Responda estas preguntas según el texto proporcionado:
1. ¿En cuántos soportes editoriales se distribuía la obra hacia comienzos de los sesenta?
2. ¿Qué grupos distribuyeron la versión ilustrada de la obra a fines de los setenta?
3. ¿Desde qué año se vinculan los nombres Pisagua y Chacabuco con la existencia de campos de prisioneros?

--- Texto proporcionado ---

Si bien, hacia comienzos de los sesenta ejerce funciones de obra nacional-popular, distribuída en tres soportes editoriales, a fines de los setenta apenas satisface una política de propaganda de los grupos más nacionalistas del gobierno militar, que al distribuirla en su versión ilustrada, manifiestan su propósito de considerar la obra como un manifiesto patriótico ad usum delphini. En esa coyuntura es probable que los sectores nacionalistas se enfrenten a la necesidad de resemantizar el uso de nombres como Pisagua o Chacabuco, que desde 1973 en adelante son vinculados en la memoria presente a la existencia de campos de prisioneros, dejando de ser asociados con hechos de guerra de 1879.

--- Registros almacenados ---

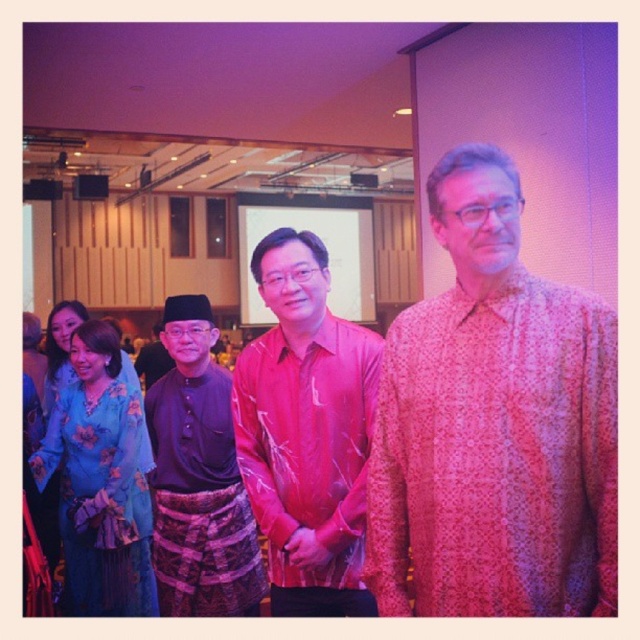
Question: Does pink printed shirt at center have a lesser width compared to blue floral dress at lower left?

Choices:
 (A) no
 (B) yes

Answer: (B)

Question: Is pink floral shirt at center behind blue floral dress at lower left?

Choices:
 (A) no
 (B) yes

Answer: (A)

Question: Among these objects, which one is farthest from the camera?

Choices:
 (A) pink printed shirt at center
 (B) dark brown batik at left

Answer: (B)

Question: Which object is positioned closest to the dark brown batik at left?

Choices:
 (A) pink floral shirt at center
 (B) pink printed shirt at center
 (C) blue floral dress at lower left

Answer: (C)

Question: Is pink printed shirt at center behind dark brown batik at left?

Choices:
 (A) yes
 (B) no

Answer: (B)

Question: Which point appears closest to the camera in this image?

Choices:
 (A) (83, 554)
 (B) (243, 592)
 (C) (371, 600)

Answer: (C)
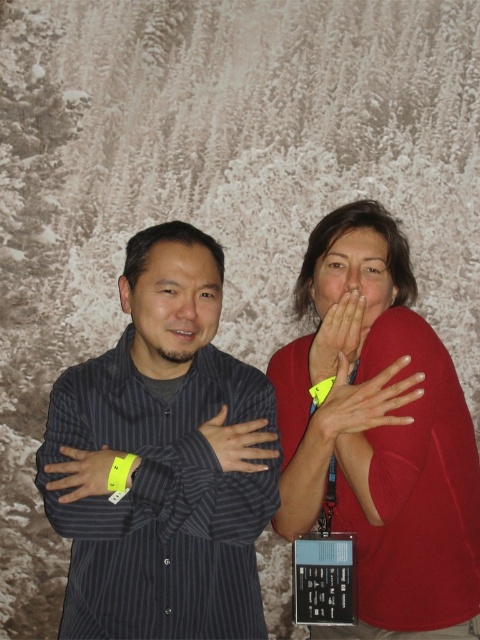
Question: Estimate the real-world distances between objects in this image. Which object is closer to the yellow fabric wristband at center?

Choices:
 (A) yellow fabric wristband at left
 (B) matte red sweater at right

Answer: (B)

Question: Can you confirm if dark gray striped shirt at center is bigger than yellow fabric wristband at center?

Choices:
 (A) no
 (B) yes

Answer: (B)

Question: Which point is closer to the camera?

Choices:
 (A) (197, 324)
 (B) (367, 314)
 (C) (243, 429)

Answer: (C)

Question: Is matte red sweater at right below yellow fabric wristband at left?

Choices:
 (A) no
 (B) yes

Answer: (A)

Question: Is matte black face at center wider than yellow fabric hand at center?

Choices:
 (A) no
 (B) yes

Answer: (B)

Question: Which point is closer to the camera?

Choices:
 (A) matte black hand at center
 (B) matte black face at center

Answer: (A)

---
--- Registros almacenados ---

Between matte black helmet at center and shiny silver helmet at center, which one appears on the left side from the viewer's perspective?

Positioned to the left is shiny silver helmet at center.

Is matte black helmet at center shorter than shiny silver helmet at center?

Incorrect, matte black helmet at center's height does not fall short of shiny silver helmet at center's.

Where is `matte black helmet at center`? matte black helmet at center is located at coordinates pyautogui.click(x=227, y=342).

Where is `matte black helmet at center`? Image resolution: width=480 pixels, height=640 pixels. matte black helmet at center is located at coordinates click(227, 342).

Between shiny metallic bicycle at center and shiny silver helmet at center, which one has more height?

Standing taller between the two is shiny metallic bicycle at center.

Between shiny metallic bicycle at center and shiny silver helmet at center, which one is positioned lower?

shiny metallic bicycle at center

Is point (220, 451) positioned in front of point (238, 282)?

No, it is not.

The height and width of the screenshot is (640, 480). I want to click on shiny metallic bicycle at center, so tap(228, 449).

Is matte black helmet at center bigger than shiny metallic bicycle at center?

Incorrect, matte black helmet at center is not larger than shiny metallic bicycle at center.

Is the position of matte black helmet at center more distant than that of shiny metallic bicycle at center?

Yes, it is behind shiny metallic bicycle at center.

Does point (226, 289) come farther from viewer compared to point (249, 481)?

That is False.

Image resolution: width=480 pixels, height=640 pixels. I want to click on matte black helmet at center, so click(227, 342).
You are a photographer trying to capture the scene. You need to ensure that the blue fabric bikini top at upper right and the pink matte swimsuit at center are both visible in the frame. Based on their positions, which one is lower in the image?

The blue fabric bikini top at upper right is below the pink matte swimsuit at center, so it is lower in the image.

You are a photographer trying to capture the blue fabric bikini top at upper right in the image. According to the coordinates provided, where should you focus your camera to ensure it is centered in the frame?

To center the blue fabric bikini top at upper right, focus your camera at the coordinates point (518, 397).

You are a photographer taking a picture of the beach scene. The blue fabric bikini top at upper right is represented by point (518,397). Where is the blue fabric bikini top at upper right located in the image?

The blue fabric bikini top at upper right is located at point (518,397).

---

» **La solución**:
1. La obra se distribuía en tres soportes editoriales.
2. La distribuyeron los grupos más nacionalistas del gobierno militar.
3. Se vinculan con campos de prisioneros desde 1973.